§ Text provided
▬▬▬
Young’s sister told police she was not hurt during the domestic incident with Chapman. She said she thought her brother’s violent response was “unnecessary” and that she could have handled the situation herself, according to the police report.
From murder to manslaughter
Taylor Diggs, a Beaufort County public defender who represented Young, said he was offered the plea deal under a manslaughter charge “because the State could not ignore the fact that (Young) was acting in defense of his sister.”
Asked if she believed Young’s sentencing was fair, Diggs said she was satisfied with the outcome of the complicated case.
“It’s difficult to say what’s ‘fair’ in cases like this,” she wrote in a text message, “but we are happy with the sentence and happy that Moses still has a life ahead of him after this. Moses is a good person.”
Assistant Solicitor Jared Shedd, who prosecuted the case on behalf of the 14th Circuit Solicitor’s Office, said the lesser charge was offered to Young in part because the complicated interpersonal details behind the case would be difficult to present to a jury.
Still, he said, Young was criminally charged in the killing because the situation inside that bedroom did not require a deadly solution.
“It’s kind of a classic case of imperfect self-defense,” Shedd said, adding that Chapman was not armed and that the physical assault had ended by the time Young confronted him. “There were other reasonable means of avoiding the danger.”
Although manslaughter is defined as killing someone without malicious intent, Shedd said, a number of Young’s actions after the fatal gunshot met the standards for malice laid out in the state’s murder statute: failing to immediately call police, moving Chapman’s body and attempting to misdirect deputies when they arrived on scene.
Young’s arrest in March 2024 was his first time being accused of a violent crime in Beaufort County. He had previously been convicted of illegally carrying a pistol, driving under suspension and several simple drug offenses, according to judicial records.
Records from the South Carolina Department of Corrections show he was booked Thursday at the Kirkland Reception and Evaluation Center in Columbia, which is the state’s primary intake facility for new inmates.
▬▬▬
(Saved entries)
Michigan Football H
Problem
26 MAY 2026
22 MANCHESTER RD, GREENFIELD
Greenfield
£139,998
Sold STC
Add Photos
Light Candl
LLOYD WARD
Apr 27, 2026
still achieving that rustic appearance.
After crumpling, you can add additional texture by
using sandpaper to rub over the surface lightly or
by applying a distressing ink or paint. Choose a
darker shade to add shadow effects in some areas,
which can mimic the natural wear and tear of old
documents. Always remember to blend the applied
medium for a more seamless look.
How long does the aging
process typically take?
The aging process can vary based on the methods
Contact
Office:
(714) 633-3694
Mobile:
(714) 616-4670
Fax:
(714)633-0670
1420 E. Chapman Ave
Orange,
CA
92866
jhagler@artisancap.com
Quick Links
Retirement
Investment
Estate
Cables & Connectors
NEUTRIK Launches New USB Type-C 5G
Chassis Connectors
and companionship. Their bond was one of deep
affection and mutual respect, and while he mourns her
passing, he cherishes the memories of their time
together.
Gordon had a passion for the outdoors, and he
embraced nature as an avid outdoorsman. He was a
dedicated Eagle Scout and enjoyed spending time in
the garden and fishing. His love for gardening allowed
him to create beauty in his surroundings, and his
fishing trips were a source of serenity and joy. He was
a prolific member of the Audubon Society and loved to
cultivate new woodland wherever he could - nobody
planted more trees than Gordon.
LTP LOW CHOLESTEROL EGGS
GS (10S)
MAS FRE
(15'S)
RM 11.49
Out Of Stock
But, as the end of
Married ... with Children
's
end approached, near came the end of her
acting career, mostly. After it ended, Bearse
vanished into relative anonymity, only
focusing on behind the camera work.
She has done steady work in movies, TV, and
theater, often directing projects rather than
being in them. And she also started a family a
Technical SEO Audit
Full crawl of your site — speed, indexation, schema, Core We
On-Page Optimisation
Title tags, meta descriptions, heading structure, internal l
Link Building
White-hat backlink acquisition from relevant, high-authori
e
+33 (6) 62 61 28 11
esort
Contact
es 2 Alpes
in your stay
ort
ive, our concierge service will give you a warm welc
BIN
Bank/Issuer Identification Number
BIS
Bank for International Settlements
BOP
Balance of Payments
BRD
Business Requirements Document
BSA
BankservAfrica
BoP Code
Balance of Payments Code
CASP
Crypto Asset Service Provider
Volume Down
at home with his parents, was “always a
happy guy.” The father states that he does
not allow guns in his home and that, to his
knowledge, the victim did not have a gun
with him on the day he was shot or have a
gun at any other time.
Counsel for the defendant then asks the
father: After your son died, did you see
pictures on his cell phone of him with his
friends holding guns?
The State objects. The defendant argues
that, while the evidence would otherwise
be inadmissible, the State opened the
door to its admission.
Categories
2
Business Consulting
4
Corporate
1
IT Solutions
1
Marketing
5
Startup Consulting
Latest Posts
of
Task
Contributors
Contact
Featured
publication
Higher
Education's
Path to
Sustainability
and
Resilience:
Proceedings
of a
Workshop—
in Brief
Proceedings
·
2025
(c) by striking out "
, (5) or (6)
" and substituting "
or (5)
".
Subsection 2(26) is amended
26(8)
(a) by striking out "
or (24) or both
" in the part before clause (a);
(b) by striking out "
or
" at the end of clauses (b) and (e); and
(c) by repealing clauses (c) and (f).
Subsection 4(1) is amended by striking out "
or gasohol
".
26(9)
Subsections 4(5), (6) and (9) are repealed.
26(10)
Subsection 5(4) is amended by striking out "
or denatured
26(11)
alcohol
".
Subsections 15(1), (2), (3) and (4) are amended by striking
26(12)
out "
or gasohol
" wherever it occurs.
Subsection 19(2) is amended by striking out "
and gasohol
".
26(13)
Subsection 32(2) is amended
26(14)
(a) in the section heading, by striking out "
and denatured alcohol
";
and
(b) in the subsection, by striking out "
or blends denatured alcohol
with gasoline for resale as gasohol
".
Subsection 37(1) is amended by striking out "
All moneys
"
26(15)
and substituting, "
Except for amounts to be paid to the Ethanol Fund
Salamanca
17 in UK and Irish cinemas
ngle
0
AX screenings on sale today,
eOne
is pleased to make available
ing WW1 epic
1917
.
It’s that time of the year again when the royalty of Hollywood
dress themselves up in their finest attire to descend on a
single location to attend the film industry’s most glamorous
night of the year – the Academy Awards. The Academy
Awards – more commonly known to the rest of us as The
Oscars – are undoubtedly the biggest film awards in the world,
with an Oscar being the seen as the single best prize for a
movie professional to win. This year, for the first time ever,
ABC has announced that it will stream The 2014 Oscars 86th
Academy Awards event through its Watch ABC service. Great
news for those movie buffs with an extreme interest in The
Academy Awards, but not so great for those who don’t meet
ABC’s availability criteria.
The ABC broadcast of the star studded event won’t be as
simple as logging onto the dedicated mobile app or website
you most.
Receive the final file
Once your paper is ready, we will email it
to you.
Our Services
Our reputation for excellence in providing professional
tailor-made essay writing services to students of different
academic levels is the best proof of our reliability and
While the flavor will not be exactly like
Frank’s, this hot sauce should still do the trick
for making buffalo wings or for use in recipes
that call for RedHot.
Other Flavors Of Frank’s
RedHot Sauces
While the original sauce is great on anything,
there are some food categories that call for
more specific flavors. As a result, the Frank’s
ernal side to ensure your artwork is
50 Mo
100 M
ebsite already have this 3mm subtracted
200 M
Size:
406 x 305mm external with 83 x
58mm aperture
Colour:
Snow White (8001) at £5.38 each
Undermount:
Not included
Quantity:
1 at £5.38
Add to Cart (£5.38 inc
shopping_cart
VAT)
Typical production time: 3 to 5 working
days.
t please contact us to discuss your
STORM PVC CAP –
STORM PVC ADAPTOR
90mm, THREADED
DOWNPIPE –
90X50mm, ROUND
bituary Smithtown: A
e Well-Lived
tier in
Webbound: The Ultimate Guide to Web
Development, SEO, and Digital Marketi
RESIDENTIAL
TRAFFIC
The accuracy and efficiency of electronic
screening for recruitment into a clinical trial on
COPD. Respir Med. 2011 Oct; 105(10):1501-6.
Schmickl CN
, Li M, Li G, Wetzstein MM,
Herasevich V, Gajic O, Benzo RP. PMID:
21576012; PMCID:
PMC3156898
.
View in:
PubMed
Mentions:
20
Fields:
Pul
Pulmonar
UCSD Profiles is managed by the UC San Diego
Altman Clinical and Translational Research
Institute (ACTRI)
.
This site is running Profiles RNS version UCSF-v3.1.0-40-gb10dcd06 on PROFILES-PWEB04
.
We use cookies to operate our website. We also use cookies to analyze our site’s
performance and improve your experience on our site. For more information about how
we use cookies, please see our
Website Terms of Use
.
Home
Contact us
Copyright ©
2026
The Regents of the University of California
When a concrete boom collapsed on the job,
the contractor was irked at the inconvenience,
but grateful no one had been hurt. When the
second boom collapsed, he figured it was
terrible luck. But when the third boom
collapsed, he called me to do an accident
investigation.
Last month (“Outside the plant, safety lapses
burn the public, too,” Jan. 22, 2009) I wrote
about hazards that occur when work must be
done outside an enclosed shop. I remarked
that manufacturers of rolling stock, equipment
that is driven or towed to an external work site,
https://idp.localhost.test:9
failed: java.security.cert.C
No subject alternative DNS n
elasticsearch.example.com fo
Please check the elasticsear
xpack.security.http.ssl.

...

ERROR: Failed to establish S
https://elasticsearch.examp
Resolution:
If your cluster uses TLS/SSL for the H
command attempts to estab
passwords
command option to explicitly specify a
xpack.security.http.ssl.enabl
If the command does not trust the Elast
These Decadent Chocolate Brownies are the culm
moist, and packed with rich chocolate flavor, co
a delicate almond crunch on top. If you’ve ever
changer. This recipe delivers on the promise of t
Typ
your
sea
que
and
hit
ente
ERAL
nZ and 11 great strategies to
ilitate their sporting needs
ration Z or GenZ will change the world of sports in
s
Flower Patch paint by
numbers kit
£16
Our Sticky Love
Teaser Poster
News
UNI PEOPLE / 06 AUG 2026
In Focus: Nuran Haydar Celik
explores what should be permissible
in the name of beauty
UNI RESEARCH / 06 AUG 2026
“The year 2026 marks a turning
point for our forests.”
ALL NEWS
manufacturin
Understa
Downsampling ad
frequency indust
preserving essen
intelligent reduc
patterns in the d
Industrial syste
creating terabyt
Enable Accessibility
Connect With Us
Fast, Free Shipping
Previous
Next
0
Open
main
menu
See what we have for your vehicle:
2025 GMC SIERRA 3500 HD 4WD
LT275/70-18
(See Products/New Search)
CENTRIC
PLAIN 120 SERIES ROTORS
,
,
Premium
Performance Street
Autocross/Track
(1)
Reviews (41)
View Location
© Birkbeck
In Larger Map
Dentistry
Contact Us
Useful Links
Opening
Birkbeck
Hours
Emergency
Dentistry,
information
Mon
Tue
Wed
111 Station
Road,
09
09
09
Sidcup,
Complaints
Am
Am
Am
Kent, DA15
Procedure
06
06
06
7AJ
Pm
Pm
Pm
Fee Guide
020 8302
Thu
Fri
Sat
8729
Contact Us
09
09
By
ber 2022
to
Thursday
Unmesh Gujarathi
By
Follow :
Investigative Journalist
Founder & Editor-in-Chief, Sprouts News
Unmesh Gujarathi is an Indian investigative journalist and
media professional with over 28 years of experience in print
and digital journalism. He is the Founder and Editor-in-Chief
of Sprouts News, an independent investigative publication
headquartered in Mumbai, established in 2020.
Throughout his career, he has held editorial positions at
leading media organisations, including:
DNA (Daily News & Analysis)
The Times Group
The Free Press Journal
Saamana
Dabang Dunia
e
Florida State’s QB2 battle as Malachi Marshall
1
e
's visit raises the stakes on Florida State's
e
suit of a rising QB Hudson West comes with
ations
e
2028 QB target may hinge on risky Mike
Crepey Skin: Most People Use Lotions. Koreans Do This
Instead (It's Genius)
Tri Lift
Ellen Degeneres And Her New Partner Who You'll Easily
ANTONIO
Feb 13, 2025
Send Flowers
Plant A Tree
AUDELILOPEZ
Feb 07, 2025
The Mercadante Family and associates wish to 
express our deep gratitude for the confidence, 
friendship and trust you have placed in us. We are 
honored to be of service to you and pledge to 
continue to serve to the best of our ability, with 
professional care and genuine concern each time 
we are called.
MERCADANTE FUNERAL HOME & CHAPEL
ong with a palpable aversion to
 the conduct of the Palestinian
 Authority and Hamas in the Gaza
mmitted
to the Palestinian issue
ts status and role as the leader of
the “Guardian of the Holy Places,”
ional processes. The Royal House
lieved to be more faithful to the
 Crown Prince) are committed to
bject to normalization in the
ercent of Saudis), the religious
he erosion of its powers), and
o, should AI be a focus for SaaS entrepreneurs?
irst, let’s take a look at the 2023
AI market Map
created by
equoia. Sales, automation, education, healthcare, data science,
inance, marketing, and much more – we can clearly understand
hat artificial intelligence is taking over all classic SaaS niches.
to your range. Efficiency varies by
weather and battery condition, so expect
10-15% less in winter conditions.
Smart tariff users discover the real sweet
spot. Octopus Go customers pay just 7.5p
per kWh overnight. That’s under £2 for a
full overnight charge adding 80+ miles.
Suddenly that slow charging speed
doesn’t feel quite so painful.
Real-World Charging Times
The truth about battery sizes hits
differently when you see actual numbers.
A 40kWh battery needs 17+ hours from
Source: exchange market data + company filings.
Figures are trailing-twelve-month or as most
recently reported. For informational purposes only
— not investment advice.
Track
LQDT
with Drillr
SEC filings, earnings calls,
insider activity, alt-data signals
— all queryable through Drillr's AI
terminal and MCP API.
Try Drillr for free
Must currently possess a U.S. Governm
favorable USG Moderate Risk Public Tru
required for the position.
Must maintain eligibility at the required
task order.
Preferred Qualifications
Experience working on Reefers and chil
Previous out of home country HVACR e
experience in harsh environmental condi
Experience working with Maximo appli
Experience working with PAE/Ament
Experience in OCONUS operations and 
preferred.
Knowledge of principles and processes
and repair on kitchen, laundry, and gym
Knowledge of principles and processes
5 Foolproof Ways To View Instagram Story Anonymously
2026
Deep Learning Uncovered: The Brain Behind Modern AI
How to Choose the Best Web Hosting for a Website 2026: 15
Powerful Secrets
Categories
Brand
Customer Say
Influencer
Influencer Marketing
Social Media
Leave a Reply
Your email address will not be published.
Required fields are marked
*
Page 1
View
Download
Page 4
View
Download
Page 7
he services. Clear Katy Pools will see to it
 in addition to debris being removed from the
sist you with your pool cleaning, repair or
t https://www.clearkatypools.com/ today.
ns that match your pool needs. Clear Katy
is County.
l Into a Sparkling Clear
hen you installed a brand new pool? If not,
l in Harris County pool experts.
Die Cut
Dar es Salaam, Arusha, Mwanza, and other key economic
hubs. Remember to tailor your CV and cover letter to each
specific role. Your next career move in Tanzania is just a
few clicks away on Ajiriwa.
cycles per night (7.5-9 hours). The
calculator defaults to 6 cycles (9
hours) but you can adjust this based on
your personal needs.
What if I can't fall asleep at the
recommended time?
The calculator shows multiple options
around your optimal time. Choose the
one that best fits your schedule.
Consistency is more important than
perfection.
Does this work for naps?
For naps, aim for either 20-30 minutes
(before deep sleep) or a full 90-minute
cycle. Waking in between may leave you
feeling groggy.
▬▬▬
§ Parts of the exercise
(A) In the report on the manslaughter case, rewrite everything from "Asked if she" down to "present to a jury.", substituting "intricate" for "complicated".
(B) Reproduce word for word everything in the records from their first line down to the line containing "fishing trips were", with that line included.

§ Solutions to the problems
(A)
Asked if she believed Young’s sentencing was fair, Diggs said she was satisfied with the outcome of the intricate case.
“It’s difficult to say what’s ‘fair’ in cases like this,” she wrote in a text message, “but we are happy with the sentence and happy that Moses still has a life ahead of him after this. Moses is a good person.”
Assistant Solicitor Jared Shedd, who prosecuted the case on behalf of the 14th Circuit Solicitor’s Office, said the lesser charge was offered to Young in part because the intricate interpersonal details behind the case would be difficult to present to a jury.

(B)
Michigan Football H
Problem
26 MAY 2026
22 MANCHESTER RD, GREENFIELD
Greenfield
£139,998
Sold STC
Add Photos
Light Candl
LLOYD WARD
Apr 27, 2026
still achieving that rustic appearance.
After crumpling, you can add additional texture by
using sandpaper to rub over the surface lightly or
by applying a distressing ink or paint. Choose a
darker shade to add shadow effects in some areas,
which can mimic the natural wear and tear of old
documents. Always remember to blend the applied
medium for a more seamless look.
How long does the aging
process typically take?
The aging process can vary based on the methods
Contact
Office:
(714) 633-3694
Mobile:
(714) 616-4670
Fax:
(714)633-0670
1420 E. Chapman Ave
Orange,
CA
92866
jhagler@artisancap.com
Quick Links
Retirement
Investment
Estate
Cables & Connectors
NEUTRIK Launches New USB Type-C 5G
Chassis Connectors
and companionship. Their bond was one of deep
affection and mutual respect, and while he mourns her
passing, he cherishes the memories of their time
together.
Gordon had a passion for the outdoors, and he
embraced nature as an avid outdoorsman. He was a
dedicated Eagle Scout and enjoyed spending time in
the garden and fishing. His love for gardening allowed
him to create beauty in his surroundings, and his
fishing trips were a source of serenity and joy. He was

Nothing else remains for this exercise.